Ensemble Machine Learning and Statistical Procedures for Dynamic Predictions of Time-to-Event Outcomes

TL;DR

This work extends the Super Learner framework to combine dynamic predictions from different models and procedures and pays special attention to appropriate objective functions for Super Learner to obtain the most optimal weighted combination of dynamic predictions.

Abstract

Dynamic predictions for longitudinal and time-to-event outcomes have become a versatile tool in precision medicine. Our work is motivated by the application of dynamic predictions in the decision-making process for primary biliary cholangitis patients. For these patients, serial biomarker measurements (e.g., bilirubin and alkaline phosphatase levels) are routinely collected to inform treating physicians of the risk of liver failure and guide clinical decision-making. Two popular statistical approaches to derive dynamic predictions are joint modelling and landmarking. However, recently, machine learning techniques have also been proposed. Each approach has its merits, and no single method exists to outperform all others. Consequently, obtaining the best possible survival estimates is challenging. Therefore, we extend the Super Learner framework to combine dynamic predictions from different models and procedures.

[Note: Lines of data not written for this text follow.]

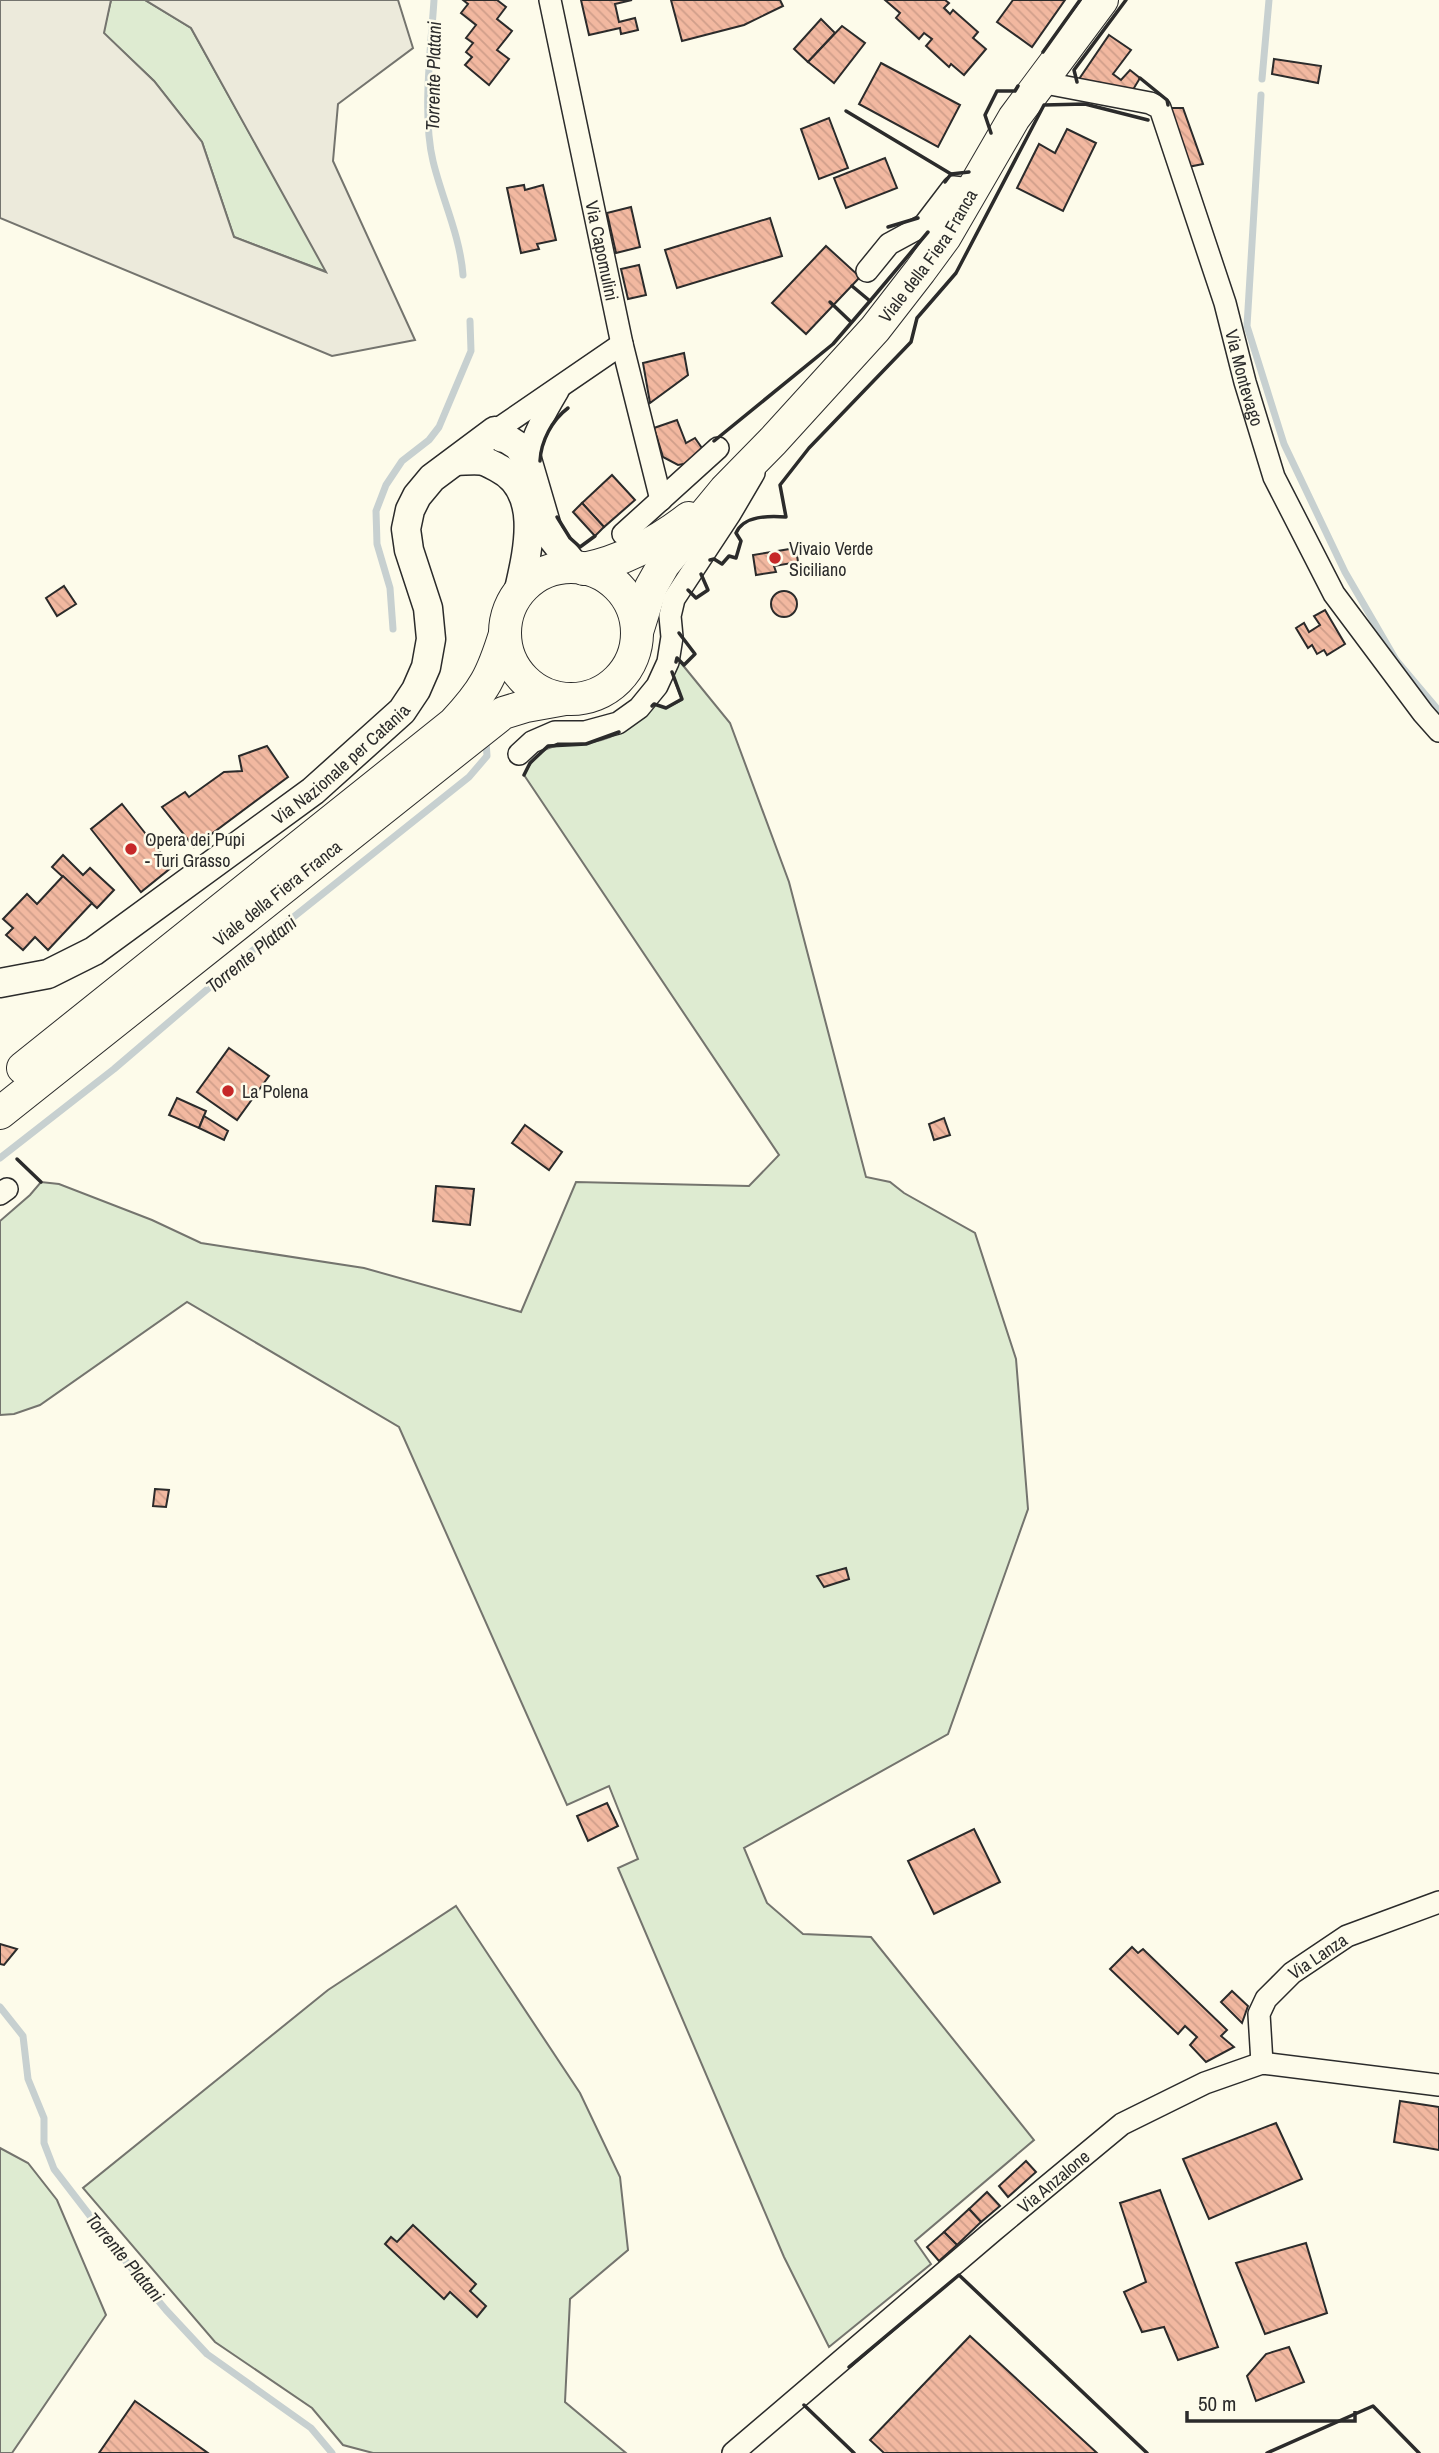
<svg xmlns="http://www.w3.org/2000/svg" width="1439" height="2453" viewBox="0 0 1439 2453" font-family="'Archivo Narrow',sans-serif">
<defs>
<pattern id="building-back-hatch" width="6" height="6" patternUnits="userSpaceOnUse" patternTransform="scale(1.75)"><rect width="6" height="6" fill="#f2b8a0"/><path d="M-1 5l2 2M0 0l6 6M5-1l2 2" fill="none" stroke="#d09e8a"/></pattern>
</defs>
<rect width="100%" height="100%" fill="#fdfbea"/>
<g fill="#deebd1" stroke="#74746e" stroke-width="2">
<path d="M 111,0 L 145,0 L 191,28 L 327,272 L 234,237 L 202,142 L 154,81 L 103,33 Z"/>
<path d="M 677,658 L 730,723 L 789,882 L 866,1177 L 890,1182 L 904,1193 L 975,1233 L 1016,1359 L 1028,1509 L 948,1734 L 744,1848 L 767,1903 L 803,1934 L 871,1937 L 1034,2140 L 915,2241 L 931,2264 L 829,2347 L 784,2257 L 618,1868 L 638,1859 L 609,1786 L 567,1805 L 399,1427 L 187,1302 L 40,1405 L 14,1414 L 0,1415 L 0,1221 L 30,1195 L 41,1182 L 59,1184 L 152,1220 L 201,1243 L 364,1268 L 521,1312 L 576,1182 L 749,1186 L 779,1155 L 524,775 C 546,730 571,753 610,737 C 627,730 641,717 654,704 L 666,708 L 682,700 L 672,674 Z"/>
<path d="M 456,1906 L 580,2093 L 620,2177 L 628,2250 L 570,2299 L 565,2402 L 626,2453 L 373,2453 L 343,2445 L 312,2408 L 215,2342 L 83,2188 L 328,1990 Z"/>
<path d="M 0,2148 L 28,2163 L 57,2200 L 106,2315 L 12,2453 L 0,2453 Z"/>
</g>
<path fill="#eceadb" stroke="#74746e" stroke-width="2" d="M 0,0 L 111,0 L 104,33 L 154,81 L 202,142 L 234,237 L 326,272 L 191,28 L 145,0 L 398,0 L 413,48 L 338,104 L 333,161 L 415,340 L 332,356 L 0,218 Z"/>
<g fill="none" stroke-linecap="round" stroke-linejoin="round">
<g stroke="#c7d0d0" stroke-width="7">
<path d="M 434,0 C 431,48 422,115 433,161 C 442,199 460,235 463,275"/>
<path d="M 1262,79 L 1269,0"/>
<path d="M 1261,95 L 1247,326 L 1284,444 L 1345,572 L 1396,660 L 1439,711"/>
<path d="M 393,629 L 390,588 L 377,544 L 376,511 L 386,485 L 402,461 L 429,440 L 439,427 L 471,351 L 470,321"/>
<path d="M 0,1158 L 114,1069 L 266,939 L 469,777 L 487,756 L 486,741"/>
<path d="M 0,2007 L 23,2036 L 28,2079 L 44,2118 L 44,2143 L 54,2169 L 114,2247 L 166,2310 L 207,2354 L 311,2428 L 332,2453"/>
</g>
</g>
<g fill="url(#building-back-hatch)" stroke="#2b2b2b" stroke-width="2">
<path d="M 463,0 L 497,0 L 506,7 L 497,19 L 512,31 L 497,50 L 509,59 L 489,85 L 465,65 L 472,57 L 466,52 L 473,43 L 466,38 L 476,25 L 461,13 L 468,4 Z"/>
<path d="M 581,0 L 632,0 L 615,4 L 619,22 L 635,18 L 638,30 L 621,34 L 620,28 L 589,35 Z"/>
<path d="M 671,0 L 780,0 L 783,6 L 744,25 L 682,41 Z"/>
<path d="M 885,0 L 945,0 L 949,3 L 944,8 L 950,14 L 953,10 L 978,32 L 973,38 L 986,49 L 964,75 L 951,64 L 949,67 L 926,46 L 932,39 L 924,33 L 919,39 L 896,18 L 900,13 Z"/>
<path d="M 1013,0 L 1065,0 L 1032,47 L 997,22 Z"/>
<path d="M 821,19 L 835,33 L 808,62 L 794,49 Z"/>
<path d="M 842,26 L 865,43 L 834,83 L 808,62 Z"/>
<path d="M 1109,35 L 1131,50 L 1113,74 L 1121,80 L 1130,70 L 1140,78 L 1131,93 L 1077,82 Z"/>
<path d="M 1274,59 L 1321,66 L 1318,83 L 1272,74 Z"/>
<path d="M 881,63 L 960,105 L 938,147 L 859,104 Z"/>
<path d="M 1168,108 L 1183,108 L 1203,164 L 1188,167 Z"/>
<path d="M 829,118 L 848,168 L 819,179 L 801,129 Z"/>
<path d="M 1067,129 L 1096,143 L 1063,211 L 1017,188 L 1039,144 L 1055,153 Z"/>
<path d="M 885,158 L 897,188 L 846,208 L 834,178 Z"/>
<path d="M 524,185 L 525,190 L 543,185 L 556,240 L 537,244 L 539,249 L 521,253 L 507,188 Z"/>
<path d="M 631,207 L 640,247 L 616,253 L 607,213 Z"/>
<path d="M 770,218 L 782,256 L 677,288 L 665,250 Z"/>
<path d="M 826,246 L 860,277 L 806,334 L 772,303 Z"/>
<path d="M 639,265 L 646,295 L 628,299 L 621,269 Z"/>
<path d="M 684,353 L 688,375 L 650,403 L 643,363 Z"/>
<path d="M 677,420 L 686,443 L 695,438 L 704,451 L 689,463 L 678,465 L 663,457 L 654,428 Z"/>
<path d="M 612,475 L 635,500 L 604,527 L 582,503 Z"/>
<path d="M 582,503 L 604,527 L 595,536 L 573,512 Z"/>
<path d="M 796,548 L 798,562 L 774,566 L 776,572 L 756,575 L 753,555 Z"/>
<path d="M 64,586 L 76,604 L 57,616 L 46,598 Z"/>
<circle cx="784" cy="604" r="13"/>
<path d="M 1325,610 L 1345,644 L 1327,655 L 1324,650 L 1317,654 L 1312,645 L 1308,648 L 1296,628 L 1304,623 L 1309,632 L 1320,625 L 1314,616 Z"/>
<path d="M 267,746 L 288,777 L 194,847 L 162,807 L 185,792 L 189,797 L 224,772 L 242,771 L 239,756 Z"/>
<path d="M 122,804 L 172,867 L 141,892 L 91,829 Z"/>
<path d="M 63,855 L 83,875 L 90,868 L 114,890 L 97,908 L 52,867 Z"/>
<path d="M 63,876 L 92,903 L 48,950 L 35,937 L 23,950 L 6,935 L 13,928 L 3,919 L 27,894 L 37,904 Z"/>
<path d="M 229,1048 L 269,1076 L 237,1120 L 197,1092 Z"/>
<path d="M 177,1098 L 206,1111 L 199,1128 L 169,1115 Z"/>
<path d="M 204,1116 L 228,1131 L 224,1140 L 199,1128 Z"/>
<path d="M 944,1118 L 950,1135 L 934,1140 L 929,1124 Z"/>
<path d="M 525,1125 L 562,1152 L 549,1170 L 512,1143 Z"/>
<path d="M 436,1186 L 474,1189 L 470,1225 L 433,1221 Z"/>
<path d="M 155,1489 L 169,1490 L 166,1507 L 153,1506 Z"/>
<path d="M 846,1568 L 849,1579 L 824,1587 L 817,1576 Z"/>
<path d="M 607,1803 L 618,1826 L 588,1841 L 577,1816 Z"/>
<path d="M 974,1829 L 1000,1882 L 934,1914 L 908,1861 Z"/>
<path d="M 0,1944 L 17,1949 L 4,1965 L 0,1964 Z"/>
<path d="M 1132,1947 L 1138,1953 L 1143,1949 L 1227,2030 L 1221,2036 L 1234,2047 L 1206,2062 L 1190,2045 L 1197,2037 L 1185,2026 L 1178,2034 L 1110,1969 Z"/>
<path d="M 1232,1991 L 1248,2006 L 1242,2023 L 1221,2002 Z"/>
<path d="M 1400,2101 L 1439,2107 L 1439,2150 L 1394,2142 Z"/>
<path d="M 1276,2123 L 1302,2179 L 1209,2219 L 1183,2159 Z"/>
<path d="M 1026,2161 L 1036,2172 L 1008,2197 L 999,2186 Z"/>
<path d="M 1160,2190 L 1218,2347 L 1178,2360 L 1164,2327 L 1142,2332 L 1124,2292 L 1146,2282 L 1120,2203 Z"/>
<path d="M 987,2192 L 1000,2206 L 981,2222 L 969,2209 Z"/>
<path d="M 969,2209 L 981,2222 L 957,2245 L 944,2232 Z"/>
<path d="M 413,2225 L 476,2284 L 470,2291 L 486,2306 L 477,2317 L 450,2292 L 444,2299 L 385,2244 L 391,2237 L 397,2242 Z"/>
<path d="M 944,2232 L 957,2245 L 939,2261 L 927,2247 Z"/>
<path d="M 1306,2243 L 1327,2313 L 1265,2334 L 1236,2263 Z"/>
<path d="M 970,2336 L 1097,2453 L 884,2453 L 870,2440 Z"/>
<path d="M 1289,2347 L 1304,2382 L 1256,2401 L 1247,2376 L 1266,2354 Z"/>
<path d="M 135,2401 L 208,2453 L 99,2453 Z"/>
</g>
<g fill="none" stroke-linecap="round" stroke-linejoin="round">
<defs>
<g id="minor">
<path id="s1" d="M 550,0 L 622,344 L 661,500"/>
<path id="s2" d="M 1040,82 L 1150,103 L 1160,108 L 1225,303 L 1245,382 L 1274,477 L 1334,594 L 1423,713 L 1439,731"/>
<path d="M 867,271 L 889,244 L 924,225 L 953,187 L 972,189"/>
<path d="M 501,441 L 495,431 L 622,344"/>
<path d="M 527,459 C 533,434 545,413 558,391"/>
<path d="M 623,534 L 718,448"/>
<path d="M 519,754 L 532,742 L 555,732 L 585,732 L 618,723 L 639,708 L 657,686 L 668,662 L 672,637 L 670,616 L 674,599 L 730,514 L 754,473"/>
<path d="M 0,1194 L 7,1189"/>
<path id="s3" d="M 1262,2063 L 1259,2014 L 1266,1999 L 1292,1973 L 1347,1936 L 1439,1902"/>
<path id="s4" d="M 733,2453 L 993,2231 L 1122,2124 L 1205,2083 L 1262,2063 L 1439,2085"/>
</g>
<g id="secondary">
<path d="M 456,461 C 464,461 475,459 483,461 C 488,462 494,466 498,468 C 544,491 527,554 518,594"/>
<path id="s5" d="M 0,983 L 48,974 L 94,951 L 313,791 L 402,711 L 416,690 L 426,667 L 431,639 L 428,608 L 409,550 L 406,529 L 410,510 L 417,496 L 432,478 L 495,431 L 518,446 L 527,459 L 549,534 L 576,568"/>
</g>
<g id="primary">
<circle cx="571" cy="633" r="66"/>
<path d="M 584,569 C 622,561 658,542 689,518"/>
<path id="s6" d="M 637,632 L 651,587 L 664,564 L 725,490 L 773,441 L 875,329 L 920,271 L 945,237 L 1014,118 L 1102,0"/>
<path d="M 23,1068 L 454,723 C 484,691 492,676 505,634"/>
<path id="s7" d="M 0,1113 L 503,713 L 526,706 L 565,699"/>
</g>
</defs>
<use href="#minor" stroke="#2b2b2b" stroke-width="24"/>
<use href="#secondary" stroke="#2b2b2b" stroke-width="31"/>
<use href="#primary" stroke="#2b2b2b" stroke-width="34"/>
<use href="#minor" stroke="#fdfbea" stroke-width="21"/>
<use href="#secondary" stroke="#fdfbea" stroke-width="28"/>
<use href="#primary" stroke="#fdfbea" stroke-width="32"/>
<g stroke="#2b2b2b" stroke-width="3.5">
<path d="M 1043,52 L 1080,0"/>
<path d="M 1140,78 L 1167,100 L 1168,105"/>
<path d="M 1077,82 L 1074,70 L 1126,0"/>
<path d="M 846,111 L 951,174"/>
<path d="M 991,133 L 985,115 L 997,91 L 1015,91 L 1018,86"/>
<path d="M 945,182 L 951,174 L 969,172"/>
<path d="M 888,227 L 918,218"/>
<path d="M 852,286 L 870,301 L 928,232"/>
<path d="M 830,302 L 851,322"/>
<path d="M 714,441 L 833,344 L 870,301"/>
<path d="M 540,461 C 541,441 552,420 568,408"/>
<path d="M 557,517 L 570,538 L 580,547 L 595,536"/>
<path d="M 710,560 L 714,559 L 722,564 L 729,556 L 736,558 L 741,541 L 736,533 C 744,515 769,516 786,517 L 780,485 L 809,448 L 911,342 L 917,318 L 956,273 L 1044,105 L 1085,104 L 1148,120"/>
<path d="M 688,590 L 696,598 L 708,590 L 701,574"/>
<path d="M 676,662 L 677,658 L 684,665 L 695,654 L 679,633"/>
<path d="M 652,706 L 654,704 L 666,708 L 682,699 L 672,672"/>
<path d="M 524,775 L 530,763 L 548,746 L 586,744 L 619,732"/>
<path d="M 17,1159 L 41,1182"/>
<path d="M 849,2367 L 959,2275 L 1147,2453"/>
<path d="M 804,2405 L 854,2453"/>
<path d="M 1267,2453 L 1373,2406 L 1419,2453"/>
</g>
</g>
<g fill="#c62828" stroke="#fdfbea" stroke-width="2.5">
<circle cx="775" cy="558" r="7"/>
<circle cx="131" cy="849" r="7"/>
<circle cx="228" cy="1091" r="7"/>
</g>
<g text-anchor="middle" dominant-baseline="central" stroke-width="5" stroke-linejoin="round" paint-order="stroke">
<g font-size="18" fill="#2b2b2b" stroke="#fdfbea">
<text stroke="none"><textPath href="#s1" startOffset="256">Via Capomulini</textPath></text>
<text stroke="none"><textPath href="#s6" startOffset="480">Viale della Fiera Franca</textPath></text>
<text stroke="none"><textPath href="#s2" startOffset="406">Via Montevago</textPath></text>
<text stroke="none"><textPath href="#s5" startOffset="410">Via Nazionale per Catania</textPath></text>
<text stroke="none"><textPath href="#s7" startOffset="354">Viale della Fiera Franca</textPath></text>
<text stroke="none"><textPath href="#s3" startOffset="133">Via Lanza</textPath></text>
<text stroke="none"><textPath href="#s4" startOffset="420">Via Anzalone</textPath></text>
</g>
<g font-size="18" fill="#2b2b2b" stroke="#fdfbea" text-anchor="start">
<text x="789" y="548">Vivaio Verde<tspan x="789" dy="21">Siciliano</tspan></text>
<text x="145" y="839">Opera dei Pupi<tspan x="145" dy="21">- Turi Grasso</tspan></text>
<text x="242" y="1091">La Polena</text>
</g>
<g font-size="19" font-style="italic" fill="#2b2b2b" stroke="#fdfbea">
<text transform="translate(433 76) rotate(-89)">Torrente Platani</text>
<text transform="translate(251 954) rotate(-39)">Torrente Platani</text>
<text transform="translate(125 2257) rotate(50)">Torrente Platani</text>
</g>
</g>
<path d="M1187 2411v10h168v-10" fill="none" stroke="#2b2b2b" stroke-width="3.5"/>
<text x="1198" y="2411" font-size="21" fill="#2b2b2b" stroke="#fdfbea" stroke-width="5" paint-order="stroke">50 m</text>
</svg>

Super Learner is an ensemble learning technique that allows users to combine different prediction algorithms to improve predictive accuracy and flexibility. It uses cross-validation and different objective functions of performance (e.g., squared loss) that suit specific applications to build the optimally weighted combination of predictions from a library of candidate algorithms. In our work, we pay special attention to appropriate objective functions for Super Learner to obtain the most optimal weighted combination of dynamic predictions. In our primary biliary cholangitis application, Super Learner presented unique benefits due to its ability to flexibly combine outputs from a diverse set of models with varying assumptions for equal or better predictive performance than any model fit separately.

Figures (2)

• Figure 1: Metric estimates of the ensemble SL (eSL) and discrete SL (dSL) for predicting the composite endpoint in the Global PBC Data. Models $\mathcal{M}_1$ to $\mathcal{M}_9$ are denoted by $1$ to $9$. The blue dashed line serves as reference point for the performance of the eSL. The textboxes in each graph denote the performance of a Kaplan-Meier (KM) model that contained no covariates.
• Figure 2: Metric estimates of the ensemble SL (eSL) and discrete SL (dSL) and oracle model (OM) under no censoring (Scenario 1), random censoring (Scenario 2) and informative censoring (Scenario 3) over 100 simulated datasets. The box plots under Train Error denote the metric values in the dataset the model was trained on, the box plots under Test Error show the metric values in the holdout data set.